__Task statement__
Print all the records below exactly as they stand, but leave out the pictures.

__Entries supplied__
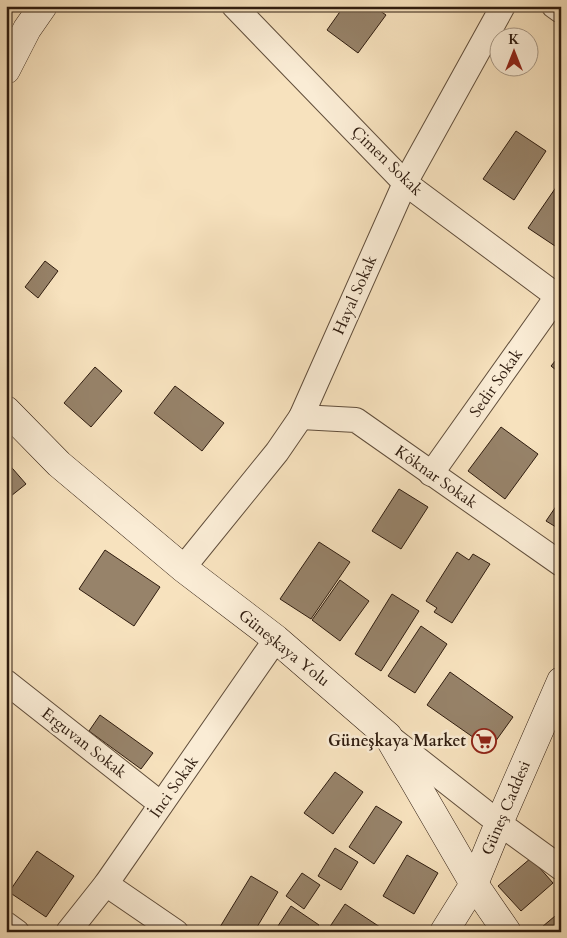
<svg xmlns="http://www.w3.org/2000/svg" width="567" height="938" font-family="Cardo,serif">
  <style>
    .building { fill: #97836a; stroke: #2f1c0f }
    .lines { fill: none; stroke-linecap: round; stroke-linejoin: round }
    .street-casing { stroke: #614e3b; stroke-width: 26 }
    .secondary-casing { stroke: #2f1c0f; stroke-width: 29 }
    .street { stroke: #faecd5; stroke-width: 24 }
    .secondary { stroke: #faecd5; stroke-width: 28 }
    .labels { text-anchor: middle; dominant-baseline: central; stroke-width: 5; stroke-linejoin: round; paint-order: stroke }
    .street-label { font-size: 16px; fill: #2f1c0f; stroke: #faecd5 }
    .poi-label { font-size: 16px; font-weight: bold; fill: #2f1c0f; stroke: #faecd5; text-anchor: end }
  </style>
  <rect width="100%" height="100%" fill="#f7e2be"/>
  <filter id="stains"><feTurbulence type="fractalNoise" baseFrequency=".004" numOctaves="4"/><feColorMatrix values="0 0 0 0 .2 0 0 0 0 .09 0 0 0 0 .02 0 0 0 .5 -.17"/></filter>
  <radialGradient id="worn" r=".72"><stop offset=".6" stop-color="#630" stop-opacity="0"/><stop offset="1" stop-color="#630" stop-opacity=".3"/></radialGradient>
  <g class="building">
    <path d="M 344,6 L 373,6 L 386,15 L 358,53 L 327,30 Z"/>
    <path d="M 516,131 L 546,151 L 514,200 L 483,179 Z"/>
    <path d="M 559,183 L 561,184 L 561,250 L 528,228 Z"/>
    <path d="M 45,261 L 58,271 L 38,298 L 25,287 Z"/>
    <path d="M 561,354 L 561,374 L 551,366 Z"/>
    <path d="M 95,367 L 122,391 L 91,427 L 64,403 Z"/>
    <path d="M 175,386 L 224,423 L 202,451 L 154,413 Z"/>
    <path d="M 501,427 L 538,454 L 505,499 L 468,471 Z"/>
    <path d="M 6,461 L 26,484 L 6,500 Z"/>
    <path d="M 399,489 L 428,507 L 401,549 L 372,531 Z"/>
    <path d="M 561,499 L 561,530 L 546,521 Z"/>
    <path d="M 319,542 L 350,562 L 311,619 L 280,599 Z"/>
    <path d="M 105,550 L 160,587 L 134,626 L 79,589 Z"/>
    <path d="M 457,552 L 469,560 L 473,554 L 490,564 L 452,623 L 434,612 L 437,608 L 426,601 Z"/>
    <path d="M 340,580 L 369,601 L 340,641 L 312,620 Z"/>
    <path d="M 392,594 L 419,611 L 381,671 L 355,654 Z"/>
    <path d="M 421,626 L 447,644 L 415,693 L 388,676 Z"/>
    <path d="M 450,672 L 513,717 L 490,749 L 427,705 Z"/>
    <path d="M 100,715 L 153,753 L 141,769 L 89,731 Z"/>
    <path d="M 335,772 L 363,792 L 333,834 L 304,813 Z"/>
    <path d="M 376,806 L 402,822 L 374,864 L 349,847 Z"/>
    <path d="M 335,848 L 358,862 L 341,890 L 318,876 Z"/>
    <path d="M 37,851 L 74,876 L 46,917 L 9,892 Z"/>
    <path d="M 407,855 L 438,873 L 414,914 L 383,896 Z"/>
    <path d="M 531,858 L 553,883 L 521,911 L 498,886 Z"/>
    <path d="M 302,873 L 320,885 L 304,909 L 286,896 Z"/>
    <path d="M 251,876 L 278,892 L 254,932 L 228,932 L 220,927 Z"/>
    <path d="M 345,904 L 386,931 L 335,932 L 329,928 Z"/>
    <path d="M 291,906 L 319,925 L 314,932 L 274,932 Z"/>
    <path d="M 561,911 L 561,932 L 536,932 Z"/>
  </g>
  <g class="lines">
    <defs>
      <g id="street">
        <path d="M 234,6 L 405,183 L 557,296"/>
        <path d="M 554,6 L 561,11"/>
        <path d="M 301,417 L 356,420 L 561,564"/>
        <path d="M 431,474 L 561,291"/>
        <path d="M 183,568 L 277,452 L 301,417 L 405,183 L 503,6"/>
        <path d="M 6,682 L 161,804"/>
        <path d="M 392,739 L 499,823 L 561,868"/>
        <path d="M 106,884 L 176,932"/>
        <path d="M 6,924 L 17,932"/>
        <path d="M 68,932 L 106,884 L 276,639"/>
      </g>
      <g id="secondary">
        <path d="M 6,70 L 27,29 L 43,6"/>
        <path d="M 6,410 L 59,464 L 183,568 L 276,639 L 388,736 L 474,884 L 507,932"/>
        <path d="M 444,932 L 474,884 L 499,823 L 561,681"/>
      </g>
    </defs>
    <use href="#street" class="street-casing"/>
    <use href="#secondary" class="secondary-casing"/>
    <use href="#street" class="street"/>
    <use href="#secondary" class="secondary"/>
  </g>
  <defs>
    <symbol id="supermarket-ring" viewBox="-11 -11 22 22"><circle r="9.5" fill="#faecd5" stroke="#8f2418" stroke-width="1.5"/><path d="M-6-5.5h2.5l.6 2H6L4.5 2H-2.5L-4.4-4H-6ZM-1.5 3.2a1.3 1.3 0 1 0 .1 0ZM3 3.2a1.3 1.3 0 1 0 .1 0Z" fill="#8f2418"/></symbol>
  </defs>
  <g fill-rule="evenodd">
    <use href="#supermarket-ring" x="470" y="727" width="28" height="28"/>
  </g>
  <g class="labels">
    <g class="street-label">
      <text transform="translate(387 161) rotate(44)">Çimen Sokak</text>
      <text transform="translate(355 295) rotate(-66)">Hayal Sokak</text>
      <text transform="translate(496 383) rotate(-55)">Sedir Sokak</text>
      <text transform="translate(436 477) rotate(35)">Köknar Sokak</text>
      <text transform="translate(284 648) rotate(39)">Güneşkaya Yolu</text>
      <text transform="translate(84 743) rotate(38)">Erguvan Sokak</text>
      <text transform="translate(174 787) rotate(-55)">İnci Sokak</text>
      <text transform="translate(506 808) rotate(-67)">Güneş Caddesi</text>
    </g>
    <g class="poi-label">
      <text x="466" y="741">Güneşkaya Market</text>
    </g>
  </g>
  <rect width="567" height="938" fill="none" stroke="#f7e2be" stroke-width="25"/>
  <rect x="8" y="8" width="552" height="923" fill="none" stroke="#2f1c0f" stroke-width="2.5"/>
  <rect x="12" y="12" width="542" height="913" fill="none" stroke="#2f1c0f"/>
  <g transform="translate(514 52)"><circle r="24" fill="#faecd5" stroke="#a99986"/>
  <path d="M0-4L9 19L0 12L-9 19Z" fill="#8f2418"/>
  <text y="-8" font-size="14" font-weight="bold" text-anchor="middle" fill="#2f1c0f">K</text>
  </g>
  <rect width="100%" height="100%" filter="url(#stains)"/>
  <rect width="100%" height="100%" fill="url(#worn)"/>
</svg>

__Completed exercise__
<svg xmlns="http://www.w3.org/2000/svg" width="567" height="938" font-family="Cardo,serif">
  <style>
    .building { fill: #97836a; stroke: #2f1c0f }
    .lines { fill: none; stroke-linecap: round; stroke-linejoin: round }
    .street-casing { stroke: #614e3b; stroke-width: 26 }
    .secondary-casing { stroke: #2f1c0f; stroke-width: 29 }
    .street { stroke: #faecd5; stroke-width: 24 }
    .secondary { stroke: #faecd5; stroke-width: 28 }
    .labels { text-anchor: middle; dominant-baseline: central; stroke-width: 5; stroke-linejoin: round; paint-order: stroke }
    .street-label { font-size: 16px; fill: #2f1c0f; stroke: #faecd5 }
    .poi-label { font-size: 16px; font-weight: bold; fill: #2f1c0f; stroke: #faecd5; text-anchor: end }
  </style>
  <rect width="100%" height="100%" fill="#f7e2be"/>
  <filter id="stains"><feTurbulence type="fractalNoise" baseFrequency=".004" numOctaves="4"/><feColorMatrix values="0 0 0 0 .2 0 0 0 0 .09 0 0 0 0 .02 0 0 0 .5 -.17"/></filter>
  <radialGradient id="worn" r=".72"><stop offset=".6" stop-color="#630" stop-opacity="0"/><stop offset="1" stop-color="#630" stop-opacity=".3"/></radialGradient>
  <g class="building">
    <path d="M 344,6 L 373,6 L 386,15 L 358,53 L 327,30 Z"/>
    <path d="M 516,131 L 546,151 L 514,200 L 483,179 Z"/>
    <path d="M 559,183 L 561,184 L 561,250 L 528,228 Z"/>
    <path d="M 45,261 L 58,271 L 38,298 L 25,287 Z"/>
    <path d="M 561,354 L 561,374 L 551,366 Z"/>
    <path d="M 95,367 L 122,391 L 91,427 L 64,403 Z"/>
    <path d="M 175,386 L 224,423 L 202,451 L 154,413 Z"/>
    <path d="M 501,427 L 538,454 L 505,499 L 468,471 Z"/>
    <path d="M 6,461 L 26,484 L 6,500 Z"/>
    <path d="M 399,489 L 428,507 L 401,549 L 372,531 Z"/>
    <path d="M 561,499 L 561,530 L 546,521 Z"/>
    <path d="M 319,542 L 350,562 L 311,619 L 280,599 Z"/>
    <path d="M 105,550 L 160,587 L 134,626 L 79,589 Z"/>
    <path d="M 457,552 L 469,560 L 473,554 L 490,564 L 452,623 L 434,612 L 437,608 L 426,601 Z"/>
    <path d="M 340,580 L 369,601 L 340,641 L 312,620 Z"/>
    <path d="M 392,594 L 419,611 L 381,671 L 355,654 Z"/>
    <path d="M 421,626 L 447,644 L 415,693 L 388,676 Z"/>
    <path d="M 450,672 L 513,717 L 490,749 L 427,705 Z"/>
    <path d="M 100,715 L 153,753 L 141,769 L 89,731 Z"/>
    <path d="M 335,772 L 363,792 L 333,834 L 304,813 Z"/>
    <path d="M 376,806 L 402,822 L 374,864 L 349,847 Z"/>
    <path d="M 335,848 L 358,862 L 341,890 L 318,876 Z"/>
    <path d="M 37,851 L 74,876 L 46,917 L 9,892 Z"/>
    <path d="M 407,855 L 438,873 L 414,914 L 383,896 Z"/>
    <path d="M 531,858 L 553,883 L 521,911 L 498,886 Z"/>
    <path d="M 302,873 L 320,885 L 304,909 L 286,896 Z"/>
    <path d="M 251,876 L 278,892 L 254,932 L 228,932 L 220,927 Z"/>
    <path d="M 345,904 L 386,931 L 335,932 L 329,928 Z"/>
    <path d="M 291,906 L 319,925 L 314,932 L 274,932 Z"/>
    <path d="M 561,911 L 561,932 L 536,932 Z"/>
  </g>
  <g class="lines">
    <defs>
      <g id="street">
        <path d="M 234,6 L 405,183 L 557,296"/>
        <path d="M 554,6 L 561,11"/>
        <path d="M 301,417 L 356,420 L 561,564"/>
        <path d="M 431,474 L 561,291"/>
        <path d="M 183,568 L 277,452 L 301,417 L 405,183 L 503,6"/>
        <path d="M 6,682 L 161,804"/>
        <path d="M 392,739 L 499,823 L 561,868"/>
        <path d="M 106,884 L 176,932"/>
        <path d="M 6,924 L 17,932"/>
        <path d="M 68,932 L 106,884 L 276,639"/>
      </g>
      <g id="secondary">
        <path d="M 6,70 L 27,29 L 43,6"/>
        <path d="M 6,410 L 59,464 L 183,568 L 276,639 L 388,736 L 474,884 L 507,932"/>
        <path d="M 444,932 L 474,884 L 499,823 L 561,681"/>
      </g>
    </defs>
    <use href="#street" class="street-casing"/>
    <use href="#secondary" class="secondary-casing"/>
    <use href="#street" class="street"/>
    <use href="#secondary" class="secondary"/>
  </g>
  <defs>
    <symbol id="supermarket-ring" viewBox="-11 -11 22 22"><circle r="9.5" fill="#faecd5" stroke="#8f2418" stroke-width="1.5"/><path d="M-6-5.5h2.5l.6 2H6L4.5 2H-2.5L-4.4-4H-6ZM-1.5 3.2a1.3 1.3 0 1 0 .1 0ZM3 3.2a1.3 1.3 0 1 0 .1 0Z" fill="#8f2418"/></symbol>
  </defs>
  <g fill-rule="evenodd">
    <use href="#supermarket-ring" x="470" y="727" width="28" height="28"/>
  </g>
  <g class="labels">
    <g class="street-label">
      <text transform="translate(387 161) rotate(44)">Çimen Sokak</text>
      <text transform="translate(355 295) rotate(-66)">Hayal Sokak</text>
      <text transform="translate(496 383) rotate(-55)">Sedir Sokak</text>
      <text transform="translate(436 477) rotate(35)">Köknar Sokak</text>
      <text transform="translate(284 648) rotate(39)">Güneşkaya Yolu</text>
      <text transform="translate(84 743) rotate(38)">Erguvan Sokak</text>
      <text transform="translate(174 787) rotate(-55)">İnci Sokak</text>
      <text transform="translate(506 808) rotate(-67)">Güneş Caddesi</text>
    </g>
    <g class="poi-label">
      <text x="466" y="741">Güneşkaya Market</text>
    </g>
  </g>
  <rect width="567" height="938" fill="none" stroke="#f7e2be" stroke-width="25"/>
  <rect x="8" y="8" width="552" height="923" fill="none" stroke="#2f1c0f" stroke-width="2.5"/>
  <rect x="12" y="12" width="542" height="913" fill="none" stroke="#2f1c0f"/>
  <g transform="translate(514 52)"><circle r="24" fill="#faecd5" stroke="#a99986"/>
  <path d="M0-4L9 19L0 12L-9 19Z" fill="#8f2418"/>
  <text y="-8" font-size="14" font-weight="bold" text-anchor="middle" fill="#2f1c0f">K</text>
  </g>
  <rect width="100%" height="100%" filter="url(#stains)"/>
  <rect width="100%" height="100%" fill="url(#worn)"/>
</svg>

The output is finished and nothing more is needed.